What the task asks: In the copy you make, include no pictures, and transcribe every record exactly.
*** Data records Section Begins ***
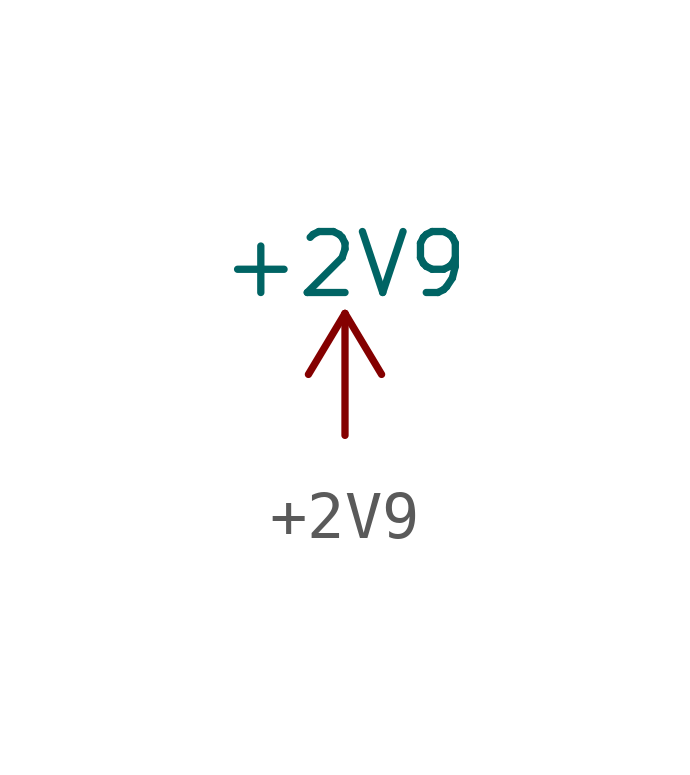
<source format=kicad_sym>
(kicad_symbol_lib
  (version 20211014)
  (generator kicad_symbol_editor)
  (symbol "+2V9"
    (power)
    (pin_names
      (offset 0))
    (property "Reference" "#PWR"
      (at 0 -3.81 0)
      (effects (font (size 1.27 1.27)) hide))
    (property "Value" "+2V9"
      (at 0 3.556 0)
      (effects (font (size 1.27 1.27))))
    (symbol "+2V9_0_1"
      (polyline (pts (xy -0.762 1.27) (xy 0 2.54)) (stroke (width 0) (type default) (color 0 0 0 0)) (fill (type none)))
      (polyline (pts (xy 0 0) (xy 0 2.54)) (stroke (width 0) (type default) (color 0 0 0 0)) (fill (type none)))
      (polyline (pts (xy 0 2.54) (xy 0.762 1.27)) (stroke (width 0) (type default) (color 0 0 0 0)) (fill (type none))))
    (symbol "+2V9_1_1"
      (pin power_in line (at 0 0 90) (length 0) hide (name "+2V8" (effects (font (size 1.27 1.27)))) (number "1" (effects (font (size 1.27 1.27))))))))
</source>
*** Data records Section Ends ***
Answer for the task:
<source format=kicad_sym>
(kicad_symbol_lib
  (version 20211014)
  (generator kicad_symbol_editor)
  (symbol "+2V9"
    (power)
    (pin_names
      (offset 0))
    (property "Reference" "#PWR"
      (at 0 -3.81 0)
      (effects (font (size 1.27 1.27)) hide))
    (property "Value" "+2V9"
      (at 0 3.556 0)
      (effects (font (size 1.27 1.27))))
    (symbol "+2V9_0_1"
      (polyline (pts (xy -0.762 1.27) (xy 0 2.54)) (stroke (width 0) (type default) (color 0 0 0 0)) (fill (type none)))
      (polyline (pts (xy 0 0) (xy 0 2.54)) (stroke (width 0) (type default) (color 0 0 0 0)) (fill (type none)))
      (polyline (pts (xy 0 2.54) (xy 0.762 1.27)) (stroke (width 0) (type default) (color 0 0 0 0)) (fill (type none))))
    (symbol "+2V9_1_1"
      (pin power_in line (at 0 0 90) (length 0) hide (name "+2V8" (effects (font (size 1.27 1.27)))) (number "1" (effects (font (size 1.27 1.27))))))))
</source>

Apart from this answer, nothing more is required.